A paper examined the relationship between childlessness and full marital and cohabitational histories, using data from the British Household Panel Study. For women (and men) who had completed their childbearing, childlessness was found to be associated with the number of cohabitations that the respondent had had, and whether the most recent, or current, partnership was a cohabitation. The proportions of men and women who were childless among those whose first partnership had been a cohabitation were at least double those in cases where the first partnership had been a marriage. In every partnership combination examined, cohabitation was associated with a higher prevalence of childlessness.
Source: John Haskey, Childlessness, Cohabitation and Partnership History in Great Britain, Working Paper 62, Oxford Centre for Population Research
The population of the United Kingdom was estimated to be 63.7 million in mid-2012, up from 63.3 million in mid-2011. This represented a growth of 419,900 (0.7 per cent). There were 813,200 births – the largest number since 1972. Net immigration of 165,600 accounted for 39 per cent of the population increase. The absolute increase in population of the UK was greater than that of any other European Union member state during the period.
Source: Annual Mid-year Population Estimates, 2011 and 2012, Office for National Statistics
An article examined whether gender equality mattered for fertility in European countries. It said that gender equality needed to be conceptualized in a way that allowed for a distinction between gender difference and gender inequality. There was no uniform effect of gender equality on childbearing intentions.
Source: Gerda Neyer, Trude Lappegard, and Daniele Vignoli, 'Gender equality and fertility: which equality matters?', European Journal of Population, Volume 29 Number 3
A think-tank report said that single-child parents should be more confident about the potential benefits of expanding their family, and not be put off by exaggerated warnings about the costs.
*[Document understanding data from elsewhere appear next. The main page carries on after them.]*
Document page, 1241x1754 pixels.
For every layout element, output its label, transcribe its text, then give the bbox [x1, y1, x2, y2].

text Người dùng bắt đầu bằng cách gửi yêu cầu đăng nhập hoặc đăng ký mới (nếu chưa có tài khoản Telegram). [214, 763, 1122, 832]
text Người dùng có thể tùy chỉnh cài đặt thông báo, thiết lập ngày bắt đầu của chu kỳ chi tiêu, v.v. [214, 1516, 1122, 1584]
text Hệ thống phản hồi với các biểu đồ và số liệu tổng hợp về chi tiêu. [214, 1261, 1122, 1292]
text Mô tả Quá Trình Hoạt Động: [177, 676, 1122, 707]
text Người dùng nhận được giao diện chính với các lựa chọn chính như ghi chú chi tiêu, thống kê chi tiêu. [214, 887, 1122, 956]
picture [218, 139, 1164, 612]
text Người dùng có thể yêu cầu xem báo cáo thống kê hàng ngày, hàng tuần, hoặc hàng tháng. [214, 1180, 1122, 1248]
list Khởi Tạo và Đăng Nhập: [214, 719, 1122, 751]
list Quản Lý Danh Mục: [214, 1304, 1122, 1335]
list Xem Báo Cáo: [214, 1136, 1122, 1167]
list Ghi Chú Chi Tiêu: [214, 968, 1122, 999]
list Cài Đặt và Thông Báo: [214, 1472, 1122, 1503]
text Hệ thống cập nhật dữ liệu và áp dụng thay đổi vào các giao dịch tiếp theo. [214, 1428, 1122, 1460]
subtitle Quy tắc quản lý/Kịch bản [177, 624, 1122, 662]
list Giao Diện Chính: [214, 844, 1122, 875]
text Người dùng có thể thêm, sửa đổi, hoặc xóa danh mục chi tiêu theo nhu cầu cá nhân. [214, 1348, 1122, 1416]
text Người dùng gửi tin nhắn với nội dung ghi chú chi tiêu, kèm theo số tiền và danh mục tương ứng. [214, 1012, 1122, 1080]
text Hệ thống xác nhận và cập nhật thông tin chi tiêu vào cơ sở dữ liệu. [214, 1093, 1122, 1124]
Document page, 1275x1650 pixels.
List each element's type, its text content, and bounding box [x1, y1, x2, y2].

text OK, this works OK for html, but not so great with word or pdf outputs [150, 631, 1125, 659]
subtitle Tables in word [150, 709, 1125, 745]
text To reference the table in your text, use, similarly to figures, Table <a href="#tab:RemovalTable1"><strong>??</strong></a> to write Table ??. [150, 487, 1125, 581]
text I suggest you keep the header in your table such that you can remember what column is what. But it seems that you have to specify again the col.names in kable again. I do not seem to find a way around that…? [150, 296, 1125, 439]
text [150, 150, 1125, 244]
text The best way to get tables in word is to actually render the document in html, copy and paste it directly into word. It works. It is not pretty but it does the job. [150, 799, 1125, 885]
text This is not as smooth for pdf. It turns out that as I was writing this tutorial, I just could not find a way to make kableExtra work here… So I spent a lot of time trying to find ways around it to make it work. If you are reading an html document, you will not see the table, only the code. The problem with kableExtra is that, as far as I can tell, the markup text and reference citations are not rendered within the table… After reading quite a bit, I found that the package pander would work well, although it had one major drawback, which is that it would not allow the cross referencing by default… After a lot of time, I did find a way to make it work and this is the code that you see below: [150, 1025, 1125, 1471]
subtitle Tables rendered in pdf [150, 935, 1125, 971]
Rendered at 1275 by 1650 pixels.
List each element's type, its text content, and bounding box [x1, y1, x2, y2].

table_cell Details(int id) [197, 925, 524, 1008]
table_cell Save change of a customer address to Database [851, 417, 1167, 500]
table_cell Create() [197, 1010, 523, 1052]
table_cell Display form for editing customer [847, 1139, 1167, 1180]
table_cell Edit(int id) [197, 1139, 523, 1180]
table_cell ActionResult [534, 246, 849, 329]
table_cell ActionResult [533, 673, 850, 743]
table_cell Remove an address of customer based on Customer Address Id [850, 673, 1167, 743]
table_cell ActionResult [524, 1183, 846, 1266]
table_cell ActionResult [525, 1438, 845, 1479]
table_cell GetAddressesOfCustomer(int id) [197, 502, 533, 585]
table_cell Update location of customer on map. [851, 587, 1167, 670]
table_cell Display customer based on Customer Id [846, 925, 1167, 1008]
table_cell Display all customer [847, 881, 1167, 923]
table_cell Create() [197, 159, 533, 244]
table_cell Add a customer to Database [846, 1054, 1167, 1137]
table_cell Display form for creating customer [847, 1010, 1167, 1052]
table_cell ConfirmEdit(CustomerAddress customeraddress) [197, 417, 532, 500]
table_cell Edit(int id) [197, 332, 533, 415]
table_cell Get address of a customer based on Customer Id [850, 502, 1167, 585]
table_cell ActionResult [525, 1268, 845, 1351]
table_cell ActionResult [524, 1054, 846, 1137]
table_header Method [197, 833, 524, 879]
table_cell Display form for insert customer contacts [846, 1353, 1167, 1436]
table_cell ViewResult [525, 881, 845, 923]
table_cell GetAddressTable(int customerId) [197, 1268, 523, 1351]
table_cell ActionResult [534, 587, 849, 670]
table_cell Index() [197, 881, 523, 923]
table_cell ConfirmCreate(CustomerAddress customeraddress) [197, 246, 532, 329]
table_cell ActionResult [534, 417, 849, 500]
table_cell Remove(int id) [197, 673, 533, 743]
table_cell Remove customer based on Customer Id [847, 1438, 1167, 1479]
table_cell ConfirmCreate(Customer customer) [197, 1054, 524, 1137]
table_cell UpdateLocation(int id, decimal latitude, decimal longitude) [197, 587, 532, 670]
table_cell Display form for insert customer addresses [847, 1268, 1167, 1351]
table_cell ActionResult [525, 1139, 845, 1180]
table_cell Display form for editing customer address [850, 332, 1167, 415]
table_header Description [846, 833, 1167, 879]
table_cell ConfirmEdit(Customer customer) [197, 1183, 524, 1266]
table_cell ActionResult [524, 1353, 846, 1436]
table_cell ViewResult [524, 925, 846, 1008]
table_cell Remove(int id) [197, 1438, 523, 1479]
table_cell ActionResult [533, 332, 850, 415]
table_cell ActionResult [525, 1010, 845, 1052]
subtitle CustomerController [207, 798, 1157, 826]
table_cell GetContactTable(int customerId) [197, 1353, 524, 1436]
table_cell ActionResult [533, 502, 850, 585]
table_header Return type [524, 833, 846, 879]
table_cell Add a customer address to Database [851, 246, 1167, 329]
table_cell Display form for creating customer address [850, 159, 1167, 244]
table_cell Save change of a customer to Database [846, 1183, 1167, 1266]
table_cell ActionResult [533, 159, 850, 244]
Children with siblings tended to be healthier, happier, and more well-rounded. More account should be taken of the 'economies of scale' produced by siblings – such as handed-down equipment and shared holidays.
Source: Colin Brazier (with Therese Wallin), Sticking up for Siblings: Who's deciding the size of Britain's families?, Civitas
An article examined why large parts of Europe had apparently decided to commit 'demographic suicide' through low fertility rates.